Il est important de souligner que les compétences regroupées dans ces BCC (même si avec certains inévitables chevauchements) sont appelées à être développées sur 4 semestres : chaque semestre et a fortiori chaque année du parcours se concentrera donc, bien entendu, davantage sur tel ou tel aspect.

En M1, les UE qui constituent ces blocs portent sur la théorie et pratique des traductions générale, journalistique, spécialisée, paralittéraire, littéraire  ; elles portent encore sur la recherche documentaire préalable à toute traduction, sur la théorie traductologique, sur la traduction de dialogues et sur la méthodologie du mémoire de recherche.

En M2 JET, on travaillera dans les différentes UE la TAO, les traductions technique, juridique, financière, ainsi que la traductologie appliquée, la méthodologie de la traduction et de la relecture de traduction, la traduction de jeux vidéo. Un mémoire de recherche appliquée constitue un véritable portfolio de travaux de traduction, une mise en pratique des compétences de l’étudiant.e.
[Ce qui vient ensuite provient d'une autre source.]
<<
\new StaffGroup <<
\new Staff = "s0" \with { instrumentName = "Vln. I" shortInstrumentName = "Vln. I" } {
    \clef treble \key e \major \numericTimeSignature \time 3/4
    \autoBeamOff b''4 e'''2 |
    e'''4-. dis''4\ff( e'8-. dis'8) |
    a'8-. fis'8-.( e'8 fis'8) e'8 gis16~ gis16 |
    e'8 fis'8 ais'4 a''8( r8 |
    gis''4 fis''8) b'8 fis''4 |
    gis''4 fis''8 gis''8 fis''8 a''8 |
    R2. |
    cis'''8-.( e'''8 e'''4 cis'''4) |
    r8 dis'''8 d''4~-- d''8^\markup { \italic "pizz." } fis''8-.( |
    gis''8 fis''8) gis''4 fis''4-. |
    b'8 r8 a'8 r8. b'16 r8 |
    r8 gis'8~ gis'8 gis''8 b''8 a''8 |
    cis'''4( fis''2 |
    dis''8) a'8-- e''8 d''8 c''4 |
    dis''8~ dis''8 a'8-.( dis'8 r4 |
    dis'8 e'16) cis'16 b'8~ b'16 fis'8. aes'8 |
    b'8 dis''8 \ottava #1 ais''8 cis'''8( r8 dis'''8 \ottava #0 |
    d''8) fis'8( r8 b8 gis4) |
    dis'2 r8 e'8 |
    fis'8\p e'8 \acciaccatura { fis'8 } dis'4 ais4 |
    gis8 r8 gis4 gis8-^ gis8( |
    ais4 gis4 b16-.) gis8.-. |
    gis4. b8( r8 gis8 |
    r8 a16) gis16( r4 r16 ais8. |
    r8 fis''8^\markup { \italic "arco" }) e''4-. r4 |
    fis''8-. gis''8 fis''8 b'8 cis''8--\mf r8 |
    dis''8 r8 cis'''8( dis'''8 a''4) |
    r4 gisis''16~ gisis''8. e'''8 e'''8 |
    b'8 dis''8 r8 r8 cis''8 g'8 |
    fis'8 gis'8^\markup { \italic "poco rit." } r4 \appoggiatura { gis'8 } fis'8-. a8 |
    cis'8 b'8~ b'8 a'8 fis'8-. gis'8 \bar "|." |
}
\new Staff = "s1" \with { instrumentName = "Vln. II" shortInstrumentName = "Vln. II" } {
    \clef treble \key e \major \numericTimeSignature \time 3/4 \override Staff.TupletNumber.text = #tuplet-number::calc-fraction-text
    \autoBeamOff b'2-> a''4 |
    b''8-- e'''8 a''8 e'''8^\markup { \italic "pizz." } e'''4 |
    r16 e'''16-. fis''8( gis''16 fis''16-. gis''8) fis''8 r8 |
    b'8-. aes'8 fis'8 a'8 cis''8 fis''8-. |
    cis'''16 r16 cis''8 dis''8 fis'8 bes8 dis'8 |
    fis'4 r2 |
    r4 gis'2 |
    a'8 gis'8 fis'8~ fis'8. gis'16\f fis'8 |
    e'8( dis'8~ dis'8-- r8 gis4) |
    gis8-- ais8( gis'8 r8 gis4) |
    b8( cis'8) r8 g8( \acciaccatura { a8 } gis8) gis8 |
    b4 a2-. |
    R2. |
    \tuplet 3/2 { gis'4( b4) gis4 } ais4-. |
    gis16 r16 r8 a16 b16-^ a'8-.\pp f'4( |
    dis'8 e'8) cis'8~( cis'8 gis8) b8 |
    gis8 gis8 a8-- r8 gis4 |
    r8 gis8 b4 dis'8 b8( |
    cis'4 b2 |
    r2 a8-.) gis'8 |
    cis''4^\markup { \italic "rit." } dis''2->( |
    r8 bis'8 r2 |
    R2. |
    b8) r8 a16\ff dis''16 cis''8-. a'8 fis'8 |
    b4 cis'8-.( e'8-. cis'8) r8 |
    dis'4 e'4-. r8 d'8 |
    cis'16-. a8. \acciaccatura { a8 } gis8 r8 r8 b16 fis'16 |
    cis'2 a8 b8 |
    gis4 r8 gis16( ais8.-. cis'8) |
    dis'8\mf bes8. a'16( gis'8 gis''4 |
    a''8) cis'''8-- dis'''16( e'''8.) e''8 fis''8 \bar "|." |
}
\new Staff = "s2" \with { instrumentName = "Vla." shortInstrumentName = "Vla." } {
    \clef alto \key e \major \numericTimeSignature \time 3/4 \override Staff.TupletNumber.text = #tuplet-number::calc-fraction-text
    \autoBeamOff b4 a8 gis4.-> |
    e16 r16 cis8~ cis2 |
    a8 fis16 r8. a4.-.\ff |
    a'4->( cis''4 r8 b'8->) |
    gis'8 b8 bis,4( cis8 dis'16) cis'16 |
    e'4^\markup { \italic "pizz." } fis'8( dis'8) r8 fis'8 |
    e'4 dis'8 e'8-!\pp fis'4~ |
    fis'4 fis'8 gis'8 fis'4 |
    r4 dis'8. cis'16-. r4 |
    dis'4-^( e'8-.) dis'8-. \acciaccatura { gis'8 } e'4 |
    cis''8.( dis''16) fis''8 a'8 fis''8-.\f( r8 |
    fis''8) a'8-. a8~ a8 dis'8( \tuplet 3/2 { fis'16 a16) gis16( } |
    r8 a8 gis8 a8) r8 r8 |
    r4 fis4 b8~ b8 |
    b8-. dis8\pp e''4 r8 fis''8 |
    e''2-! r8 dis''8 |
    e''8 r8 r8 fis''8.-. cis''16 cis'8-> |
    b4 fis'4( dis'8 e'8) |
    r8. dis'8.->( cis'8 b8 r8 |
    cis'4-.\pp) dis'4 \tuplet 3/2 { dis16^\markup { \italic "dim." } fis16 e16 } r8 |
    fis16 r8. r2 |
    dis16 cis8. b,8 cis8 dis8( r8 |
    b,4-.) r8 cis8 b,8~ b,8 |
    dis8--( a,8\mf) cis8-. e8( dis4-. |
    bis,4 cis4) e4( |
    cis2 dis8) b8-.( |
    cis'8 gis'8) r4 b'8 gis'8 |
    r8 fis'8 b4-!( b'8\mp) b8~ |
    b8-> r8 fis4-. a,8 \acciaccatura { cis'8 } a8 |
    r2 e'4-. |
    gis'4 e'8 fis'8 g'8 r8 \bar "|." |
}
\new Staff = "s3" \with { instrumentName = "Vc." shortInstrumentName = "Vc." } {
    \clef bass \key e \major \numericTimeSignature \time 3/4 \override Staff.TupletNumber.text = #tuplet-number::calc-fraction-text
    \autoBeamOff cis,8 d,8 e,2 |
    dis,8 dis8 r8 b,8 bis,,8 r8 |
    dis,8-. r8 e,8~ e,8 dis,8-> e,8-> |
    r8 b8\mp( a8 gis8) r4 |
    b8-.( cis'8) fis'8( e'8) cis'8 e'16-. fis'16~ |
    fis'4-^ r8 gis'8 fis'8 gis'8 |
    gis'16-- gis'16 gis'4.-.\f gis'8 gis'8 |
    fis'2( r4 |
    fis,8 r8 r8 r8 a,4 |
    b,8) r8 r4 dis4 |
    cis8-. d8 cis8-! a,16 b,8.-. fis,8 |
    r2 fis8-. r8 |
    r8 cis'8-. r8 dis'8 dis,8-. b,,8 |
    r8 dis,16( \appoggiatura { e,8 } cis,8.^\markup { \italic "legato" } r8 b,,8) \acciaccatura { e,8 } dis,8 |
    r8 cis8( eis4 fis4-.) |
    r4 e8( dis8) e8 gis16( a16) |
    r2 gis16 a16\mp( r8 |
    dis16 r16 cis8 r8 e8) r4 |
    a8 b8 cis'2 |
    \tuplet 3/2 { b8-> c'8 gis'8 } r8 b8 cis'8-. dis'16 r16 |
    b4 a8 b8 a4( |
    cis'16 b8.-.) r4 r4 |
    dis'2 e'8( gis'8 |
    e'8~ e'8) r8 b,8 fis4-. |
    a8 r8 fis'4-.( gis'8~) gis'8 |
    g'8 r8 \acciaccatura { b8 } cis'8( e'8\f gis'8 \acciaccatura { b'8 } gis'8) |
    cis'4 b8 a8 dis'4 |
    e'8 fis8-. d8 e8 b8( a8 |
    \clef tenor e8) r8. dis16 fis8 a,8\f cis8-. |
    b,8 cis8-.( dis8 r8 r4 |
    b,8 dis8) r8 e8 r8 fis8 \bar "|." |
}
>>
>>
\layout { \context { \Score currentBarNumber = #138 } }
En M2 TAC, outre la méthodologie de la traduction générale, la traduction en<>fr et un cours d'analyse filmique, la formation se compose d’UE de doublage, de sous-titrage, de voice-over et de traduction de jeux vidéo. Un certain nombre de projets sont à réaliser en cours d’année, et un mémoire de fin d’année est à rédiger : il s’agit d’un portfolio de traductions à même de démontrer les compétences de l’étudiant.e.

Se reporter aux onglets de deuxième année.
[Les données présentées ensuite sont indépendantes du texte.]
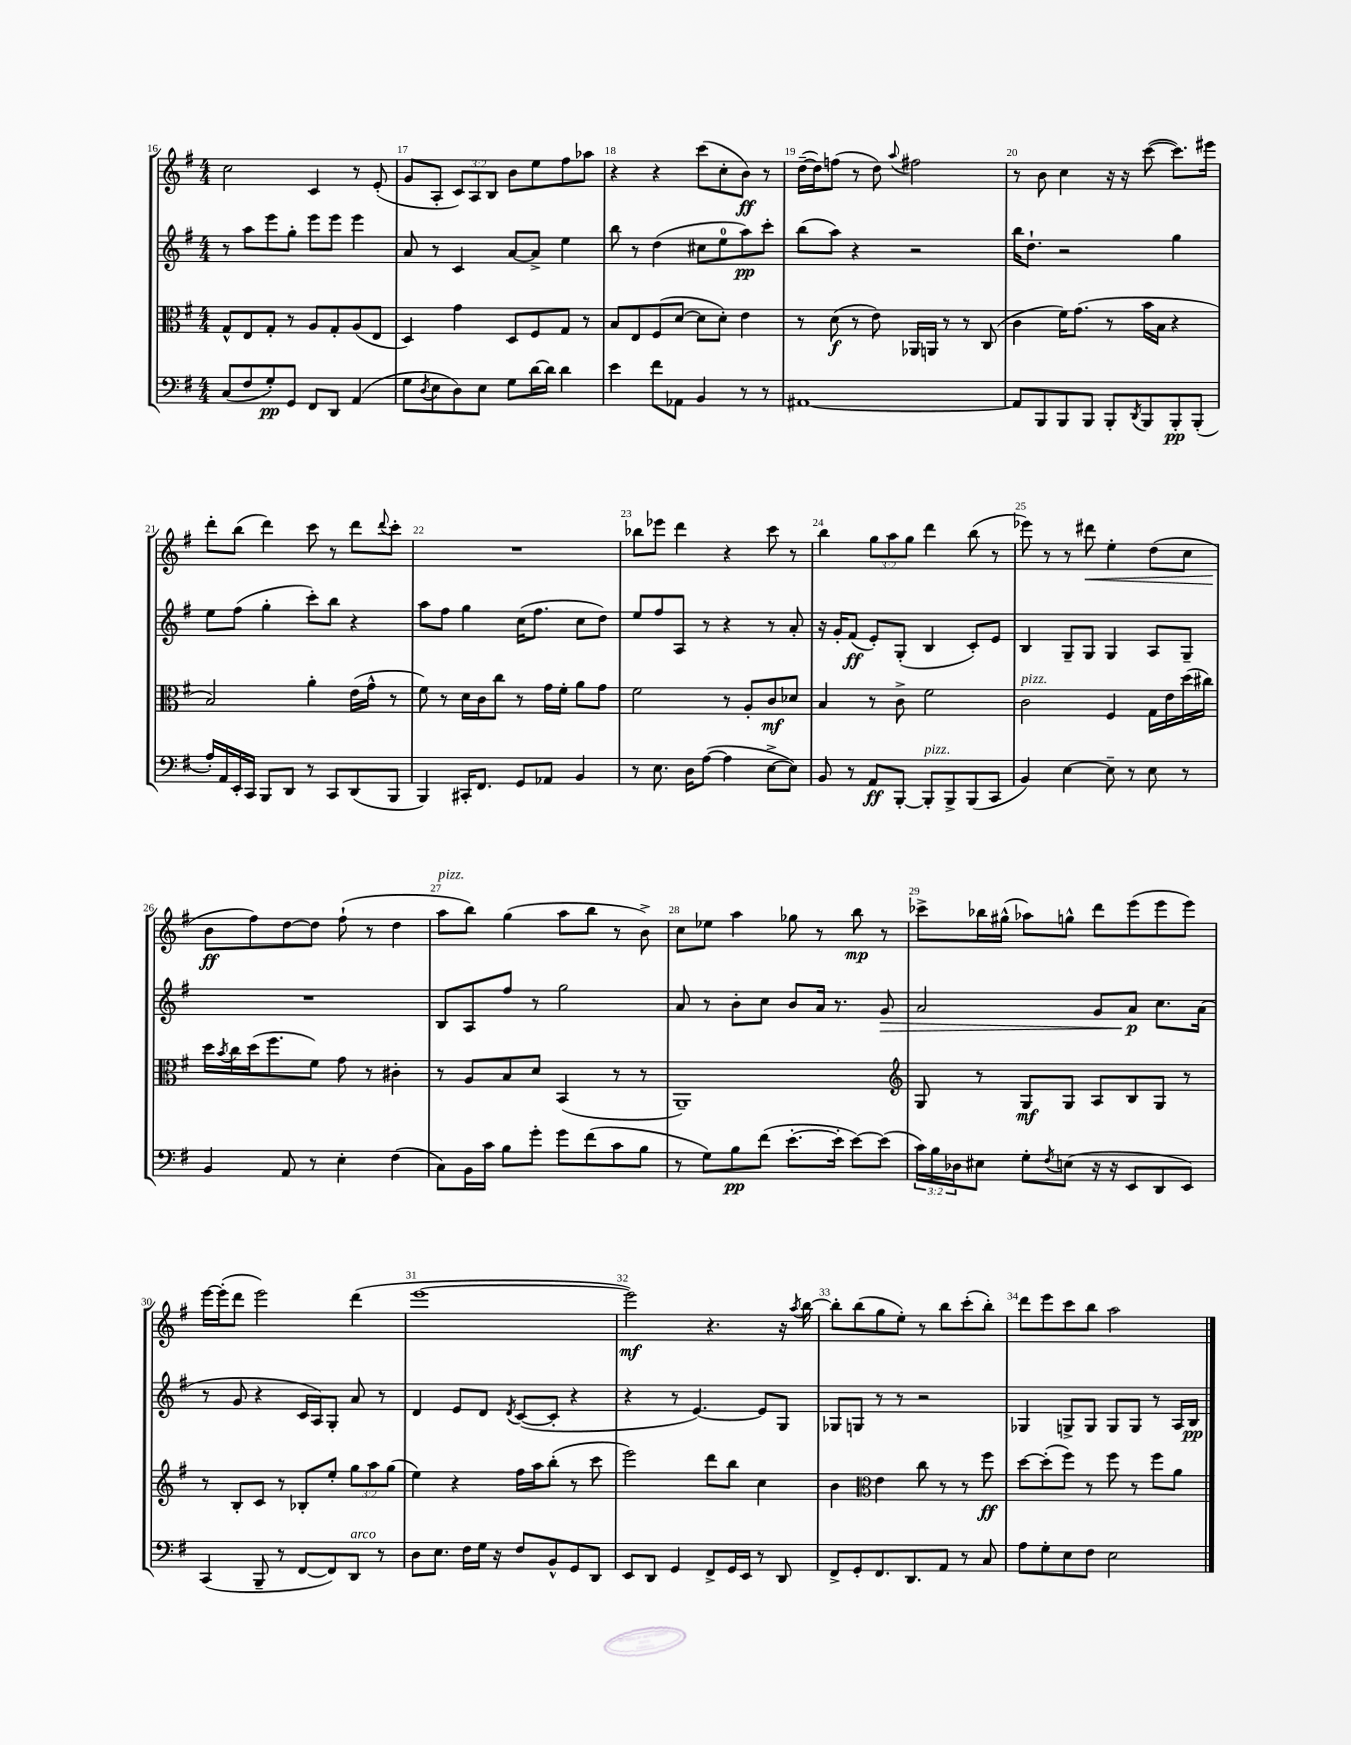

**kern	**kern	**kern	**kern
*staff4	*staff3	*staff2	*staff1
*clefF4	*clefC3	*clefG2	*clefG2
*k[f#]	*k[f#]	*k[f#]	*k[f#]
*M4/4	*M4/4	*M4/4	*M4/4
(8C	8G^^	8r	2cc
8F#	8E	8aa	.
8G')	8G'	8eee	.
8GG	8r	8gg'	.
8FF#	8A	8eee	4c
8DD	8G'	8eee	.
(4AA	(8A	4eee	8r
.	8E	.	(8e'
=	=	=	=
8G	4D)	8a	8g
8qD	.	.	.
8E	.	8r	8A'
8D)	4g	4c	12c)
.	.	.	12A
8E	.	.	.
.	.	.	12B
8G	8D	[8a	8b
[16d	8F#	8a^]	8ee
16d]	.	.	.
4d	8G	4ee	8ff#
.	8r	.	8aa-
=	=	=	=
4e	8B	8bb	4r
.	8E	8r	.
8f#	(8F#	(4dd	4r
8AA-	[8d	.	.
4BB	8d]	8cc#	(8ccc
.	8d')	8ee	8cc'
8r	4e	8aa)	8b)
8r	.	8ccc'	8r
=	=	=	=
[1AA#	8r	(8bb	([16dd~
.	.	.	16dd])
.	(8d	8aa)	(8ff
.	8r	4r	8r
.	8e)	.	8dd)
.	.	.	8qqaa
.	16AA-	2r	2ff#
.	16AA	.	.
.	8r	.	.
.	8r	.	.
.	(8C	.	.
=	=	=	=
8AA#]	4c	16bb	8r
.	.	8.dd`	.
8BBB	.	.	8b
8BBB	16f#)	2r	4cc
.	(8.g	.	.
8BBB	.	.	.
8BBB'	8r	.	16r
.	.	.	16r
8qDD	.	.	.
8BBB	16b	.	([8ccc
.	16B	.	.
8BBB'	4r	4gg	8.ccc])
(8BBB'	.	.	.
.	.	.	16eee#
=	=	=	=
16A')	2B)	8ee	8ddd'
16AA	.	.	.
16EE'	.	(8ff#	(8bb
16CC	.	.	.
8BBB	.	4gg'	4ddd)
8DD	.	.	.
8r	4a'	8ccc')	8ccc
8CC	.	8bb	8r
(8DD	(16e	4r	8ddd
.	16g^^	.	.
.	.	.	8qqddd
8BBB	8r	.	8ccc'
=	=	=	=
4BBB)	8f#)	8aa	1r
.	8r	8ff#	.
16CC#'	16d	4gg	.
8.FF#	16c	.	.
.	8cc	.	.
8GG	8r	(16cc	.
.	.	8.ff#	.
8AA-	16g	.	.
.	16f#'	.	.
4BB	8a	8cc	.
.	8g	8dd)	.
=	=	=	=
8r	2f#	8ee	8bb-
8.E	.	8ff#	8eee-
.	.	8A	4ddd
16D	.	.	.
([8A	.	8r	.
4A]	8r	4r	4r
.	8A'	.	.
[8E^	8c	8r	8ccc
8E])	8d-	8a'	8r
=	=	=	=
8BB	4B	16r	4bb
.	.	16g'	.
8r	.	(8f#	.
8AA	8r	8e')	12gg
.	.	.	12aa
[8BBB'	8c^	(8G'	.
.	.	.	12gg
8BBB']	2f#	4B	4ddd
8BBB^	.	.	.
(8BBB	.	8c')	(8bb
8CC	.	8e	8r
=	=	=	=
4BB)	2c	4B	8eee-)
.	.	.	8r
[4E	.	8G~	8r
.	.	8G	8ddd#
8E~]	4F#	4G	4ee'
8r	.	.	.
8E	16G	8A	(8dd
.	16e	.	.
8r	(16dd	8G~	8cc
.	16cc#)	.	.
=	=	=	=
4BB	16dd	1r	8b
.	8qb	.	.
.	16cc	.	.
.	(16dd	.	8ff#)
.	8.ff#	.	.
8AA	.	.	[8dd
8r	8f#)	.	8dd]
4E'	8g	.	(8ff#`
.	8r	.	8r
(4F#	4c#'	.	4dd
=	=	=	=
8C)	8r	8B	8aa
16BB	8A	8A	8bb)
16c	.	.	.
8B	8B	8ff#	(4gg
8g'	8d	8r	.
8g	(4BB	2gg	8aa
(8f#	.	.	8bb
8c	8r	.	8r
8B	8r	.	8b^)
=	=	=	=
8r	1AA~)	8a	8cc
8G)	.	8r	8ee-
8B	.	8b'	4aa
(8f#	.	8cc	.
[8.e'	.	8b	8gg-
.	.	16a	8r
16e']	.	8.r	.
[8e)	.	.	8bb
(8e]	.	8g	8r
=	=	=	=
*	*clefG2	*	*
24c)	8G	2a	8ccc-^
24B	.	.	.
24D-	.	.	.
8E#	8r	.	16bb-
.	.	.	(16gg#^^
8G'	8G	.	8aa-)
8qF#	.	.	.
(8E	8G	.	8gg^^
16r	8A	8g	8ddd
16r	.	.	.
8EE	8B	8a	(8eee
8DD	8G	8.cc	8eee
8EE)	8r	.	8eee)
.	.	(16a	.
=	=	=	=
(4CC	8r	8r	[16eee
.	.	.	(16eee']
.	8B'	8g	8ddd
8BBB~	8c	4r	2eee)
8r	8r	.	.
[8FF#	8B-'	16c	.
.	.	16A)	.
8FF#])	8ee'	8G'	.
8DD	12gg	8a	(4ddd
.	12aa	.	.
8r	.	8r	.
.	(12gg	.	.
=	=	=	=
8D	4ee)	4d	[1eee
8.E	.	.	.
.	4r	8e	.
16F#	.	.	.
16G	.	8d	.
16r	.	.	.
.	.	8qd	.
8F#	16ff#	([8c	.
.	16aa	.	.
8BB^^	(8bb'	8c']	.
8GG	8r	4r	.
8DD	8ccc	.	.
=	=	=	=
8EE	2eee)	4r	2eee])
8DD	.	.	.
4GG	.	8r	.
.	.	[4.e)	.
8FF#^	8ddd	.	4.r
16GG	8bb	.	.
16EE	.	.	.
8r	4cc	8e]	.
8DD	.	8G	16r
.	.	.	8qaa
.	.	.	[16bb
=	=	=	=
8FF#^	4b	8G-	8bb']
8GG'	.	8G	(8bb
*	*clefC3	*	*
8.FF#	4e	8r	8gg
.	.	8r	8ee')
8.DD	.	.	.
.	8cc	2r	8r
8AA	8r	.	8bb
8r	8r	.	(8ccc'
8C	8ff#	.	8bb')
=	=	=	=
8A	[8dd	4G-	8ddd
8G'	(8dd']	.	8eee
8E	8ff#)	8G^	8ccc
8F#	8r	8G	8bb
2E	8ff#	8G	2aa
.	8r	8G	.
.	8ff#	8r	.
.	8a	16A	.
.	.	16B	.
==	==	==	==
*-	*-	*-	*-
Parce qu’elle articule théorie et pratique, la rédaction du mémoire démontre le savoir et le savoir-faire de l’étudiant, qui expose dans son travail sa maîtrise des outils et théories mis à sa disposition dans les différents séminaires.

En traduction littéraire, le séminaire s’organise autour de deux objectifs, l’un, l’approfondissement d’une formation méthodologique en traductologie (il est souhaitable, mais non pas obligatoire, que les étudiants aient suivi des cours théoriques auparavant) et l’autre, la rédaction d’un mémoire composé d’une part de la traduction d’une œuvre, choisie par l’étudiant(e) et inédite en français (éventuellement publiable), et d’autre part, d’une introduction analysant les écueils pour les théories de la traduction que représente l’écriture particulière de cette œuvre. Le choix du genre d’œuvre est libre : nouvelle, essai, pièce de théâtre, poèmes, voire de la « para-littérature » ; le siècle, comme l’origine nationale ou culturelle, est également libre ; les textes filmiques sont exclus.

Le sujet est d'abord discuté avec le directeur/la directrice de mémoire pressenti.e, en fonction de sa (ses) spécialité(s) et il doit être validé par lui/elle.

On consultera avec profit les mémoires des années antérieures conservés à la Bibliothèque Angellier.